_Extract_
The Liberal party platform, for example, vowed that “2015 will be the last federal election conducted under the first-past-the-post voting system” and promised to “introduce legislation to enact electoral reform” within “18 months of forming government.”

Not only did Trudeau promise electoral reform during the election – he repeatedly doubled-down on that promise after the election too:

Although Trudeau’s mandate letter claims no consensus emerged from the Liberal government’s consultation process, over two-thirds of participants at town halls held across Canada advocated for proportional representation.

Not only did ridings with Conservative MPs say they wanted electoral reform, it also includes a majority of Trudeau’s own constituents in his home riding in Papineau too. 

“In general, most were favourable to the idea of a proportional and mixed-proportional voting system,” concluded a report from Trudeau’s office on the event hosted by Trudeau himself.

Even Karina Gould, Trudeau’s democratic reform minister, was advocating reform as recently as last September.

_What you will do_
1 – Restate the paragraph of the electoral reform passage beginning "Although Trudeau's mandate letter claims" more briefly, keeping its main facts.
2 – Carry the electoral reform passage forward from its final sentence.

Some records
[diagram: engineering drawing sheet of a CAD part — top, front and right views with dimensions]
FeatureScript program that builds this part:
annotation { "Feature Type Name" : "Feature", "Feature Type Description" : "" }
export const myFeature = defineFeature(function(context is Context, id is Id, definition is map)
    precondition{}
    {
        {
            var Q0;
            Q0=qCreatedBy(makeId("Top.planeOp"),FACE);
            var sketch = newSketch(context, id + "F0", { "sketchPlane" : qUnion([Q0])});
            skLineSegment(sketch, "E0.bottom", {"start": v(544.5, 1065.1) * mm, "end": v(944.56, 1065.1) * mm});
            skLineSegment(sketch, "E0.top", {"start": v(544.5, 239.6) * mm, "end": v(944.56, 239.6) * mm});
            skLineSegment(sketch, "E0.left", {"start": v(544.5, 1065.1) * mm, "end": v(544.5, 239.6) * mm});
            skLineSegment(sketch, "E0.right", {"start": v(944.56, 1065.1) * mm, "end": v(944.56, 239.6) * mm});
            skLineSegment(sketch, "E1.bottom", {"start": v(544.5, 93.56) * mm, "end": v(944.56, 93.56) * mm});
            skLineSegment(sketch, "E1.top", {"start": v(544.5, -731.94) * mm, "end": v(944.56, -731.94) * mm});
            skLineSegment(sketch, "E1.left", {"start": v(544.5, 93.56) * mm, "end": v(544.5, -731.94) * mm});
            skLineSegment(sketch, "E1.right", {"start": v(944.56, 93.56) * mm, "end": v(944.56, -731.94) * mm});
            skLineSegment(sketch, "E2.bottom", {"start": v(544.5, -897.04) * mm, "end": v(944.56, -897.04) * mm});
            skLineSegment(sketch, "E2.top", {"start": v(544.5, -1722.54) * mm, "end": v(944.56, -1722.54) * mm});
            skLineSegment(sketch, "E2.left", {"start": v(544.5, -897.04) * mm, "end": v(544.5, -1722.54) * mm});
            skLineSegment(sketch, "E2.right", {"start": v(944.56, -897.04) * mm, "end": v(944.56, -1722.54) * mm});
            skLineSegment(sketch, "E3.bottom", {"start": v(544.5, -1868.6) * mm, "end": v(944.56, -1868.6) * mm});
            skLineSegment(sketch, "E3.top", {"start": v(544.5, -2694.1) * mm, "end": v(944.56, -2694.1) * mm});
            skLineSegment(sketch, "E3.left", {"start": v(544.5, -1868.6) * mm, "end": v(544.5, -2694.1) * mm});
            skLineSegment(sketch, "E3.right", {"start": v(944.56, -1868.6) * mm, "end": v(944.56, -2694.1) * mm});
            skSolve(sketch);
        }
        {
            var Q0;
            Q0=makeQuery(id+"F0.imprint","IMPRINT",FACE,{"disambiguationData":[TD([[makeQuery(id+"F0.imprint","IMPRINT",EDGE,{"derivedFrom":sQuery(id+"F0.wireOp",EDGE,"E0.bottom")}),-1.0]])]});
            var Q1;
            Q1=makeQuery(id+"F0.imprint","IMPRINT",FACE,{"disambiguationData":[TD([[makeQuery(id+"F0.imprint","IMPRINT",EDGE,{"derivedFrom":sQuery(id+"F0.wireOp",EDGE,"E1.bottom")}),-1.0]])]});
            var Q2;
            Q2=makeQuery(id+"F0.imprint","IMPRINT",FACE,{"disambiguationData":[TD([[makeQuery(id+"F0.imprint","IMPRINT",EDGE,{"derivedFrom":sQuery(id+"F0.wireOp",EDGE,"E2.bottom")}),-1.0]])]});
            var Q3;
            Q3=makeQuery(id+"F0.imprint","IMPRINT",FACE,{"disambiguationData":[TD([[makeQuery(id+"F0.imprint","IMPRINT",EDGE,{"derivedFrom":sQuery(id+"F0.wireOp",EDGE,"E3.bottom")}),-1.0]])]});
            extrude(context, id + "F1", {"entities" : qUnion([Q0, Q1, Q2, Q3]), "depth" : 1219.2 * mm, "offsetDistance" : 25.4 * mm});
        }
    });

_Per-task outputs_
1 – Trudeau's mandate letter says the Liberal government's consultation process produced no consensus, yet more than two-thirds of participants at town halls across Canada favored proportional representation.

2 –
Speaking to a community TV station in her riding, Gould not only said Canada’s outdated first-past-the-post electoral system isn’t a good system because it produces false majorities – she suggested her own government is a false majority too:

“The first-past-the-post system that we have is pretty good at producing majority governments but it’s often considered to be a false majority because our government and the previous Conservative government didn’t really go above 39%, 42% of the vote yet would have much more than 50% of the seats in the house.”

Trudeau’s letter also cites data from “360,000 individuals” who filled-out the government’s “MyDemocracy.ca” quiz.

In fact, according to Trudeau’s own data, well over one-third of those “individuals” he’s referring to were anonymous Internet users who were supposed to be screened out of the final results.

The Government of Canada’s MyDemocracy.ca was widely ridiculed, viewed as unreliable and believed to be an attempt to sabotage electoral reform. It was modelled after “online personality quizzes” that “command little if any credibility,” according to the company that designed the quiz.

Trudeau himself referred to the quiz as a “fun little questionnaire.”

Photo illustration: PressProgress.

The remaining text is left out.